Sensing that they understood. Each of us got out and dried off. We dressed each other and walked out. She was not affected by the fact that we were in the bath.
"I am sorry for disturbing the Master and his Mistresses in the bath." The girl said.
I now understood why she was not bothered. She had already been subjected to such things. Now I had to help this girl.
"Shall I become a bed warmer for any of you?" She asked.
Before I could even speak, I felt anger deep within my Soul. This girl should not have been subjected to such horrible things.
"What us your name?" I asked.
"I have been beaten to the point of making me forget my name. I have been called trash whore, future holey for me, bitch fuck, strip fuck my wife, and virgin hole."
I felt stupid. Two of those I really wanted the people to die in a miserable way.
"The people who called that are still alive."
As if sensing what I wanted to know brought a smile to my face. It was not a smile that she was familiar with. It was not one full of sexual thoughts or pleasure. It was the smile that I can rid those who dared to call her such evil.
"Georgiana, please tell Mr. Devil King the names of the men who held her please. I need to relieve myself of some forgotten stress." I spoke in shades of Demonic Qi.
Shivers ran down the spines of the two women in my arms. They smiled as they felt that the ones who called this girl such would die in ways that brought both joy and anguish.

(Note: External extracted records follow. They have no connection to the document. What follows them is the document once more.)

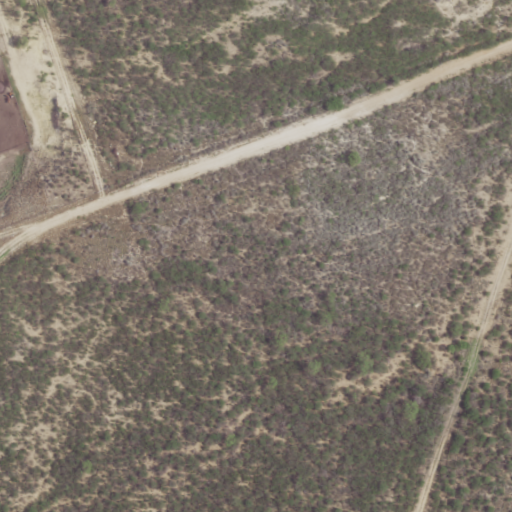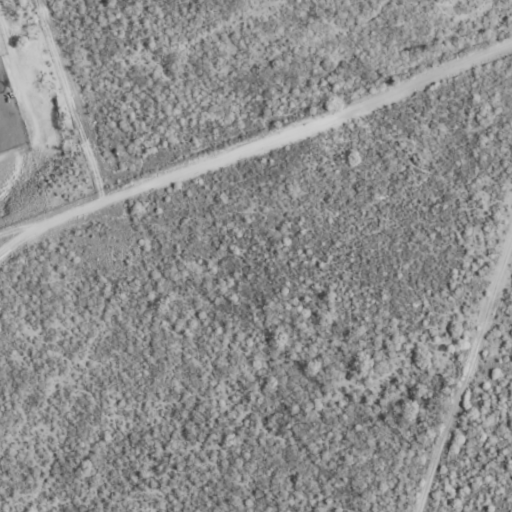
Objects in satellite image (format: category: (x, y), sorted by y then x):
road: (253, 151)
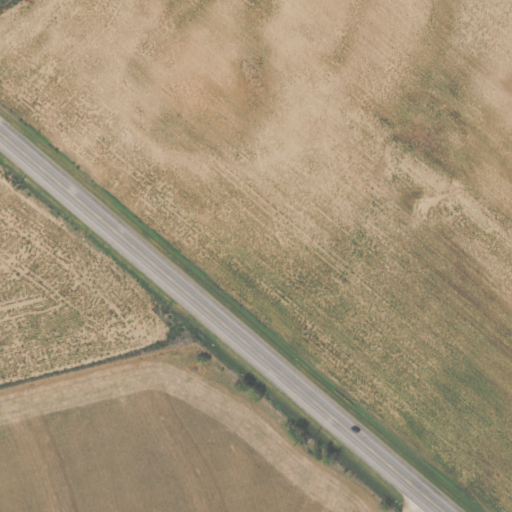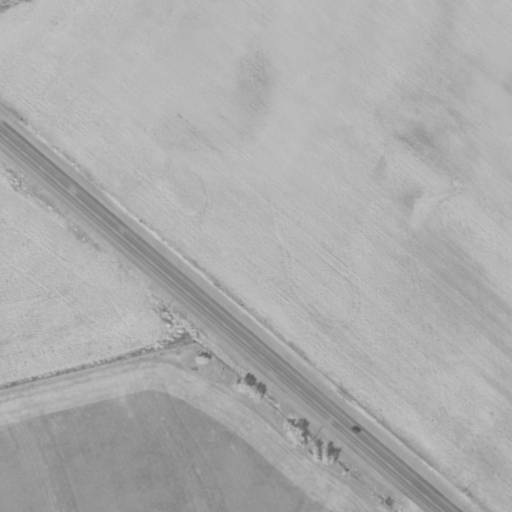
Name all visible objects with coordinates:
road: (222, 322)
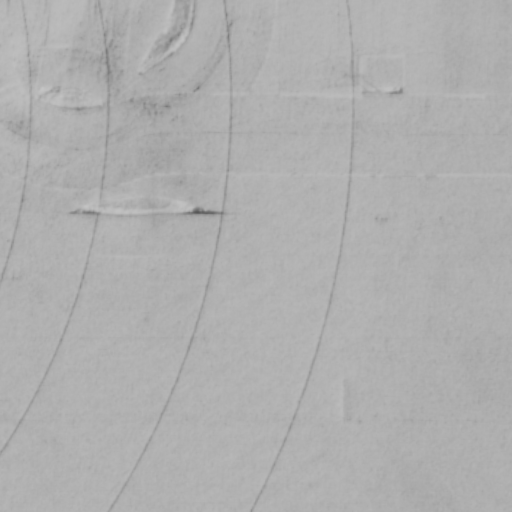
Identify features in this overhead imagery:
power tower: (371, 90)
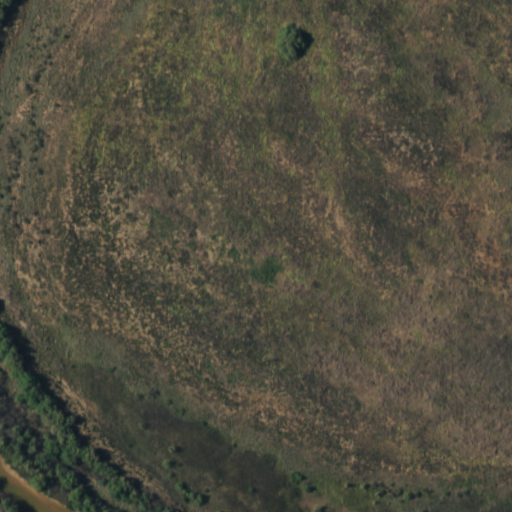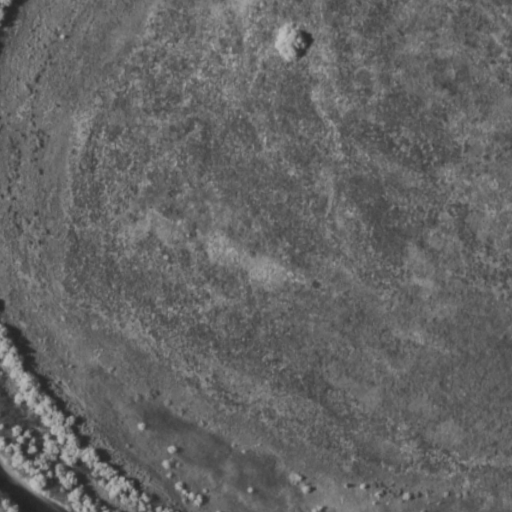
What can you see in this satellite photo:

"Dearest, we have a few things to do. When the Devil King returns, please explain to him the men who held you. Make sure to tell him to leave the men in the Demon Realm." Georgiana spoke the first part in a normal tone while Zahida finished in a sexy tone.
The two women in my arms knew me best already. I would not allow the others to see what I would do, maybe just maybe Zeus could join in. That would be something that needs to be first on the table spread.